Over the past decade, Panama has been one of the fastest growing economies worldwide. Average annual growth was 7.2 percent between 2001 and 2013, more than double the regional average. The Panamanian economy grew by 6.1 percent in 2014, coming down to 5 4.9 percent in 2016. For 2017 there was a rebound to 5.5, and for this year and 2019 the forecast continues to rise with 5.6 percent, the highest in Latin America.
In the medium term, Panama’s growth is likely to remain one of the highest in Latin America. Public investments should also remain high, with planned construction of the second Metro line and expected additional traffic generated by the expanded Canal. Private investment should also remain strong. Prospects for high growth in the coming years are also supported by emerging opportunities for private sector-led growth in key sectors, such as transport and logistics, mining, financial services, and tourism.
Panama has made significant progress in reducing poverty in recent years. If we use the international poverty line of US$4 a day, it would result in a general poverty reduction of 21 to 17 percent between 2011 and 2015. In addition, the economy has generated 280 thousand new jobs.

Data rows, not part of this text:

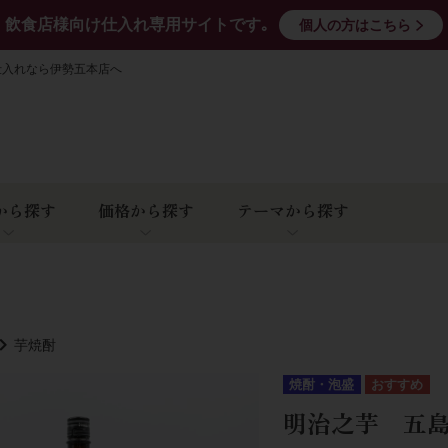
飲食店様向け仕入れ専用サイトです｡
個人の方はこちら
仕入れなら伊勢五本店へ
から探す
価格から探す
テーマから探す
芋焼酎
焼酎・泡盛
明治之芋 五島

Despite the gains on poverty reduction, sharp regional disparities remain. Poverty prevails in rural areas, mainly inhabited by indigenous people. Regarding extreme poverty, for example, while in urban areas it is below 4 percent, in rural areas it is about 27 percent.
Moreover, in indigenous territories, known as “comarcas”, poverty is above 70 percent and extreme poverty above 40 percent. Lack of services, particularly access to water and sanitation, and health continues to be a constraint in the comarcas.

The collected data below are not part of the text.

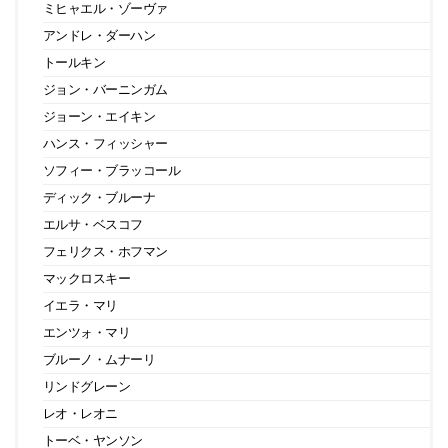
ミヒャエル・ゾーヴァ
アンドレ・ダーハン
トールキン
ジョン・バーニンガム
ジョーン・エイキン
ハンス・フィッシャー
ソフィー・ブラッコール
ディック・ブルーナ
エルサ・ベスコフ
フェリクス・ホフマン
マックロスキー
イエラ・マリ
エンツォ・マリ
ブルーノ・ムナーリ
リンドグレーン
レオ・レオニ
トーベ・ヤンソン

Panama is well positioned to continue making progress towards the twin goals, ending extreme poverty and boosting shared prosperity, thanks to both growth prospects and the Government’s renewed attention to inclusion. Yet sustaining growth over the medium to long term will require addressing some structural constraints that may become binding as the country continues developing. A number of priority structural areas, if left unaddressed, could hamper growth in the coming years. They include: infrastructure, education and skills, and the effectiveness of public institutions.
The Government’s 5-year Strategic Development Plan 2015-2019 rests on two pillars of inclusion and competitiveness and includes five themes:
- Enhancing productivity and diversifying growth
- Enhancing quality of life
- Strengthening human capital
- Improving infrastructure, and
- Improving environmental sustainability, including management.